Т.е.: Я хочу получить все записи для каждой роли (т. Е. приложение , биологическая роль и химическая роль ) в структуре списка в R.

Для этого я получаю данные через API и преобразовываю их вR объект (chebi
).Пока все хорошо.
require(httr)
require(jsonlite)
require(data.tree)
# from JSON to R list
qurl = 'https://pubchem.ncbi.nlm.nih.gov/rest/pug/compound/cid/classification/JSON?classification_type=simple'
cid = 1983
post = POST(qurl, body = list("cid" = paste(cid, collapse = ',')))
cont_json = try(content(post, type = 'text', encoding = 'UTF-8'), silent = FALSE)
cont = fromJSON(cont_json, simplifyDataFrame = FALSE)
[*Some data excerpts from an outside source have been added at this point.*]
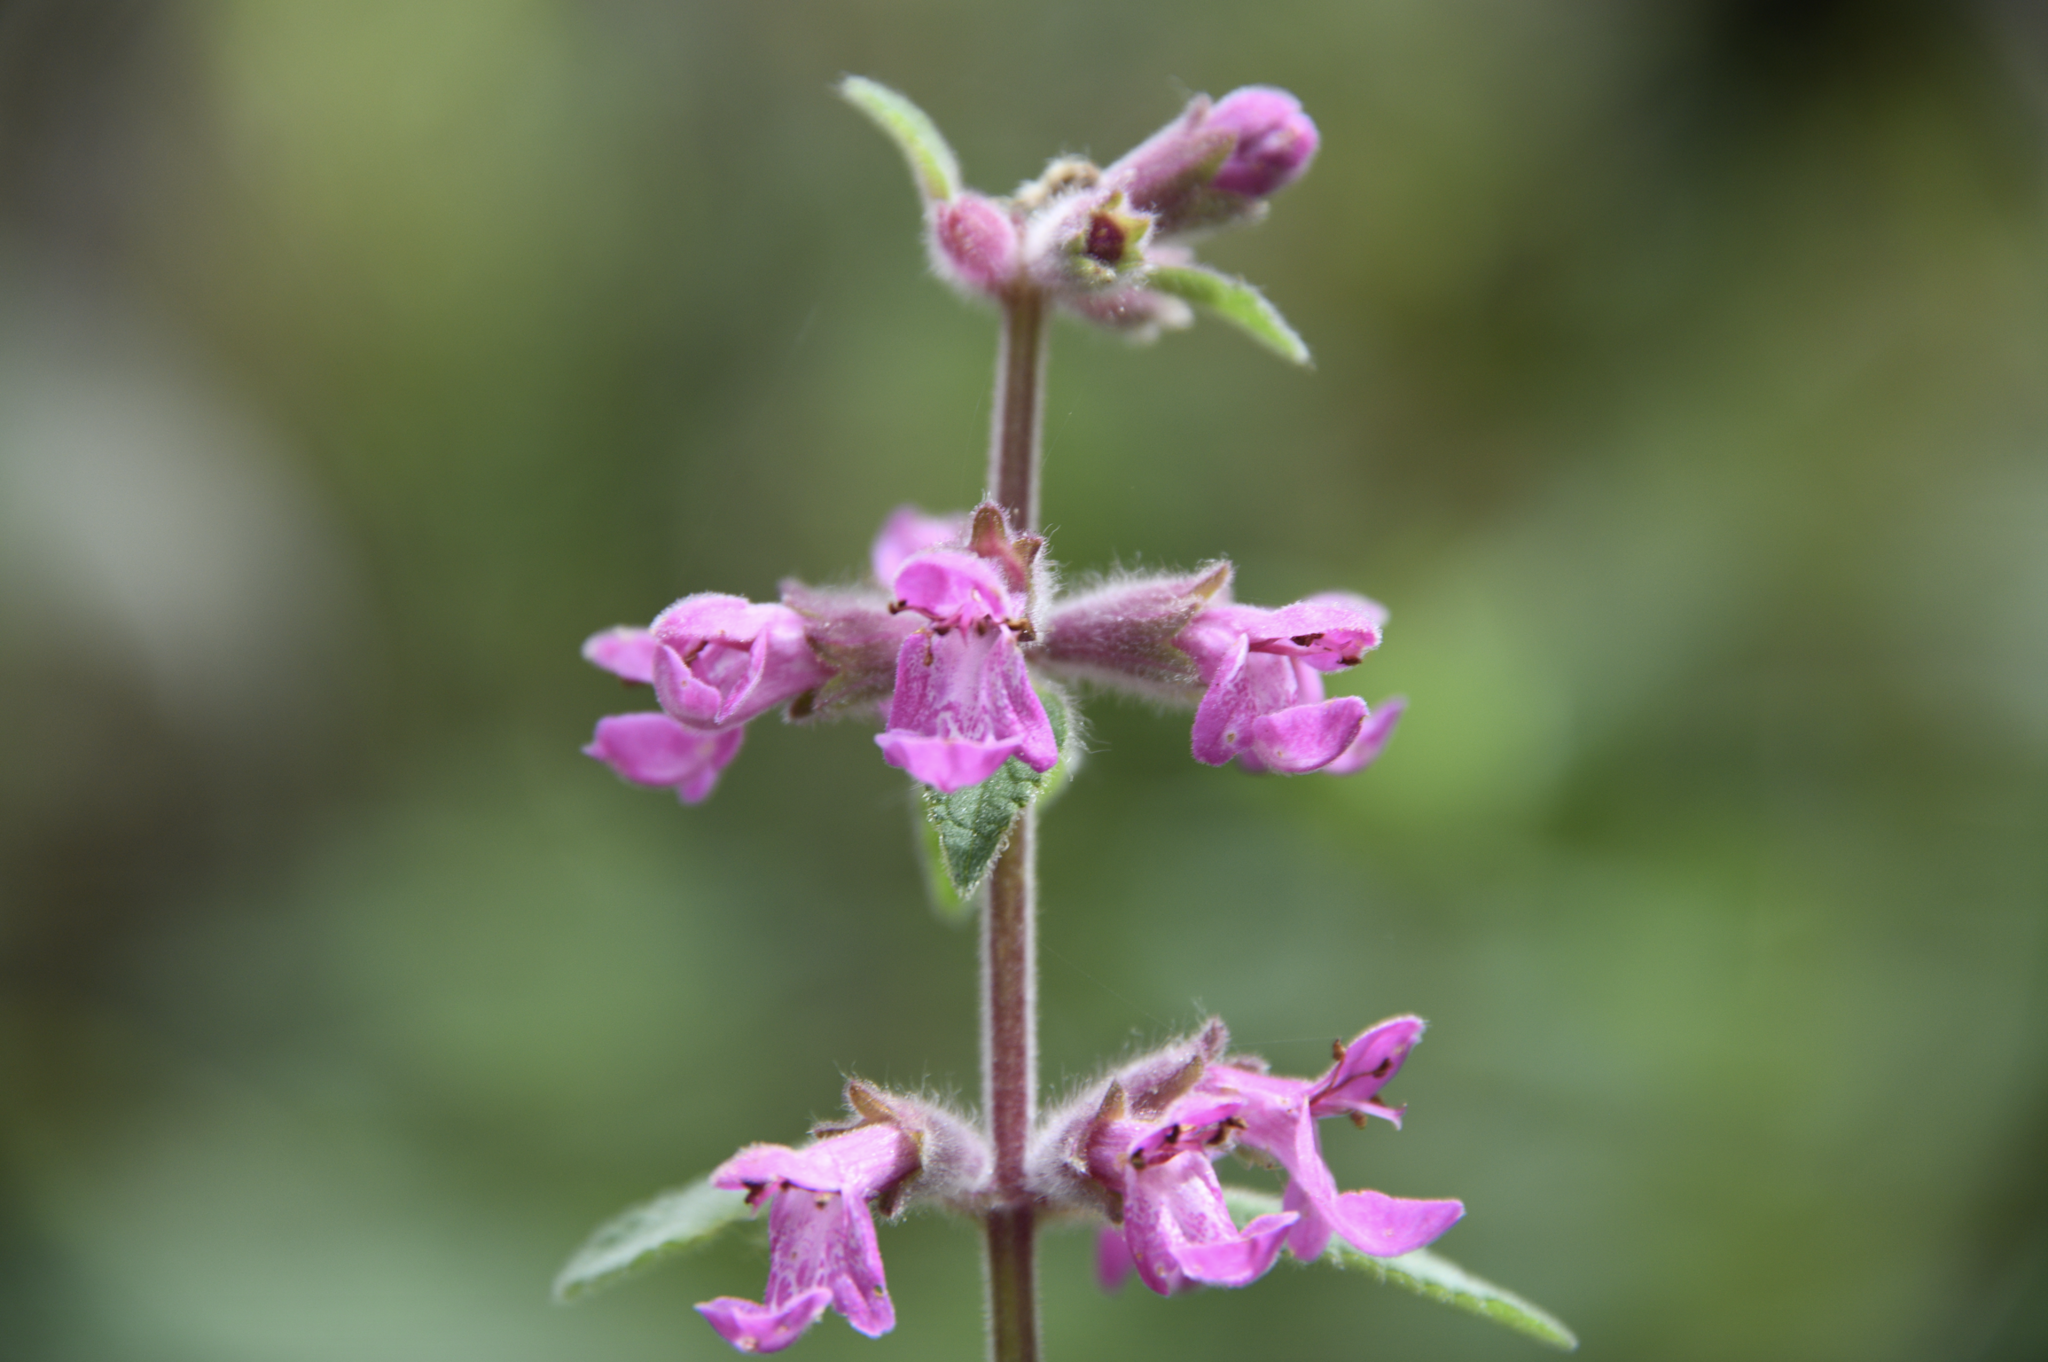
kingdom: Plantae
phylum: Tracheophyta
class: Magnoliopsida
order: Lamiales
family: Lamiaceae
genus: Stachys
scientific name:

# subset list (i.e. get CHEBI data)
cont_l = cont$Hierarchies$Hierarchy
idx = which(sapply(cont_l, function(x) x$SourceName == 'ChEBI'))
chebi = cont_l[[idx]]
Затем из объекта chebi
я хочу получить информацию о том, какие записи каждая роль (то есть приложение , биологическая роль , химическая роль ) содержит.
(1) Моей первой идеей было просто извлечь информацию об Имени.Однако затем я теряю древовидную структуру данных и не знаю, к какой роли принадлежит .
ch_node = chebi$Node
sapply(ch_node, function(x) x$Information$Name)
(2) Во-вторых, я увидел, что есть data.tree
пакет.Однако я не знаю, как правильно преобразовать объект chebi
.
chebi_tree = as.Node(ch_node) #?
Вопрос: Как я могу получить информацию role из chebi
объект в список в R без потери древовидной структуры?